An ESRC funded grid-based demonstrator service called ConvertGrid was devised, using OGSA-DAI, to show how grid technologies could automate complex workflows, facilitate integrated use of multiple geo-referenced datasets and stimulate new forms of research.
"If someone wanted to look at Experian data on house prices in London, say, and compare that to ONS figures on educational attainment in the area, they'd find that the geographical units of collection are different, and it's impossible to compare them properly," says Linda Mason, (IT Specialist) at Manchester University and co-developer of ConvertGrid. Currently they would have to collect data via different interfaces, convert them individually to a common geography and then put them back together.
To facilitate comparison of data for different geographies, ESRC funded a project to exploit the ONS All Fields Postcode Directory. Postcodes are a very small unit of geography, so they fit very well into any larger units. The directory lists every postcode in the country and maps each one into many other census, health, electoral etc. geographies. A web application was developed that allowed users to input a single set of data they had already collected and convert it from the source geography to a chosen target geography.
"So, building on this, we developed ConvertGrid, a grid-based version that lets you do it all, in 'one seamless operation', as they say! Using OGSA-DAI, ConvertGrid, in a simple six step process, can pull data from several different grid-enabled datasets in different native geographies and convert them to a common geography that allows you to compare them. You can even visualise your results. In the demonstrator project mapping is only available if your target geography is 1991 Census wards. For the datasets we used a subset of the 1991 Census data at ward level geography; the Experian 2000 dataset at postcode level geography and a small subset of ONS Neighbourhood Statistics datasets at Local Authority District and Ward98 levels of geography" she says.
E.g. a screenshot below shows the relationship between house prices (Experian dataset) and the percentage of young people in the 16 -19 age group entering University (ONS datasets) for the London area (at 1991 Census ward level).
At the start of the project OGSA-DAI did not connect to MS SQL Server so a subset of an existing Census dataset had to be transferred to Oracle on the National Grid Service. (The other databases were created from scratch).
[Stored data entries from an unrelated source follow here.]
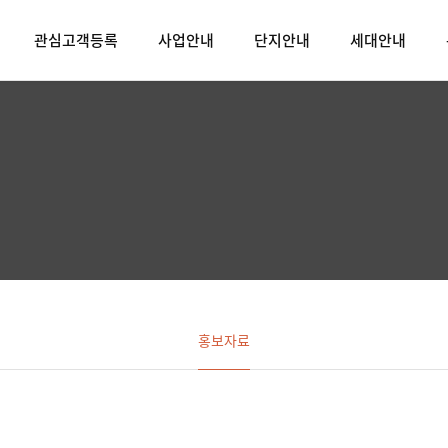
관심고객등록
사업안내
단지안내
세대안내
홍보자료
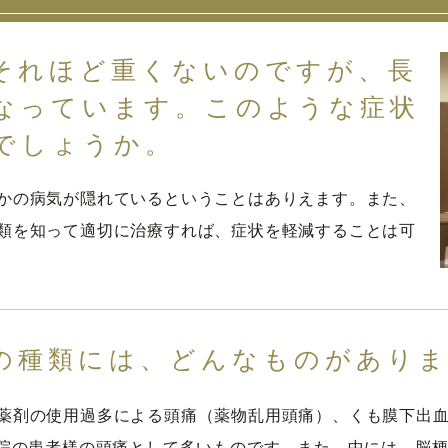
それほど重くないのですが、長
なっています。このような症状
でしょうか。
かの病気が隠れているということはありえます。また、
類を知って適切に治療すれば、症状を軽減することは可
の種類には、どんなものがあり
薬剤の使用過多による頭痛（薬物乱用頭痛）、くも膜下出
当院の患者様の頭痛として多いものです。また、中には、脳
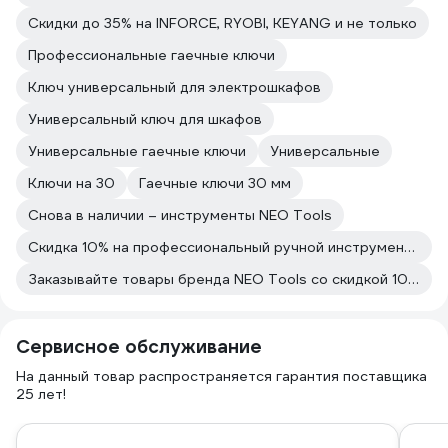
Скидки до 35% на INFORCE, RYOBI, KEYANG и не только
Профессиональные гаечные ключи
Ключ универсальный для электрошкафов
Универсальный ключ для шкафов
Универсальные гаечные ключи
Универсальные
Ключи на 30
Гаечные ключи 30 мм
Снова в наличии – инструменты NEO Tools
Скидка 10% на профессиональный ручной инструмент NEO Tools
Заказывайте товары бренда NEO Tools со скидкой 10% – только сегодня!
Сервисное обслуживание
На данный товар распространяется гарантия поставщика
25 лет!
This presented a number of challenges. Exact duplication was impossible because of minor inherent differences between the two database systems. Fortunately OGSA-DAI has now been extended to include MS SQL Server. Datasets have to continue to support existing applications, so it is important that they can be "grid-enabled" in situ.
Developer Pascal Ekin did much of the development work for ConvertGrid. He says that while OGSA-DAI was slow on the initial versions of ConvertGrid, later versions are more efficient.
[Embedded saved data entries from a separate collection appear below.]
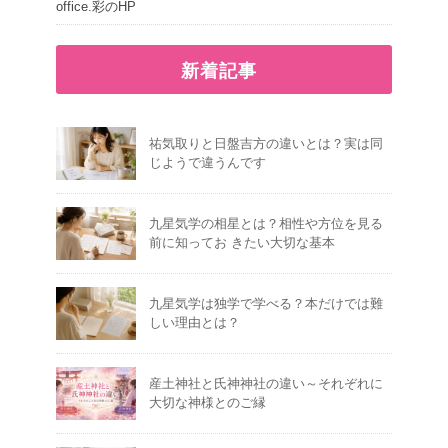
office.彩のHP
新着記事
祐気取りと日盤吉方の違いとは？実は同
じようで違うんです
九星気学の相星とは？相性や方位を見る
前に知ってお きたい大切な基本
九星気学は独学で学べる？本だけでは難
しい理由とは？
産土神社と氏神神社の違い～それぞれに
大切な神様とのご縁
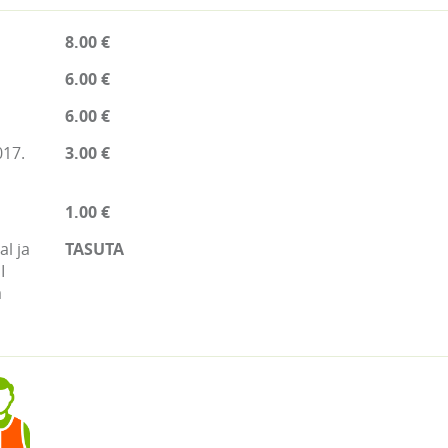
8.00 €
6.00 €
6.00 €
017.
3.00 €
1.00 €
l ja
TASUTA
I
a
A Single sign-on mechanism is a fundamental feature of grid applications. Both Census and Experian datasets require different authorisation. The ConvertGrid team got around this problem by stitching an Athens (the UK academic access management system) login on the front.
Combining datasets is inherently problematic, leaving aside the methodological issues, which were not within the remit of this project. Census data is structured in a complex way and is different for each census. The convert algorithm expects "counts", i.e. numbers of persons, not indices or percentages, a few of which appear in the Experian dataset. Postcodes vary in format, the Experian dataset had a fixed format with a blank space between the inner and outer code, whereas the convert AFPD database had removed surplus spaces. UK datasets vary in their coverage of Scotland, Wales and N.I.
"Metadata is critical", says Mason, "I think to grid-enable social science datasets, they need to be much more self-describing than they are at the moment. When you write web applications you understand the structure of the database and often build metadata into the web interface, however when a dataset may need to be combined with others certain details, such as, is the number a simple count or is it a percentage, must be included within the database itself. This is an enormous job for a complex dataset such as the 2001 Census."
Ekin is now working on an ESRC funded project called GEMS, which takes ConvertGrid a step further and is to grid-enable the entire 2001 Census aggregate statistics.
The new version of GEMS will address the metadata issue by including it in the XML that goes back to people in response to queries, Ekin says.
"You need to have intimate knowledge of the way data is stored and presented to be able to make any sense of census data," he says. "So we're going to use some software that was developed by MIMAS, a web interface to the aggregate statistics from the Census, that allows you to drill down through the data. What we want to do is wrap that up in an API so that people can access the census data through OGSA-DAI, in a simple manner. That's what we're working on now," he says.
ConvertGrid was really just a demonstrator project to show what can be done, Mason says. "It's a very simple, practical application, and we showed it could work and highlighted the potential of the grid."
The ConvertGrid project, which ran for one year from May 2004, was funded by ESRC (Economic and Social Research Council).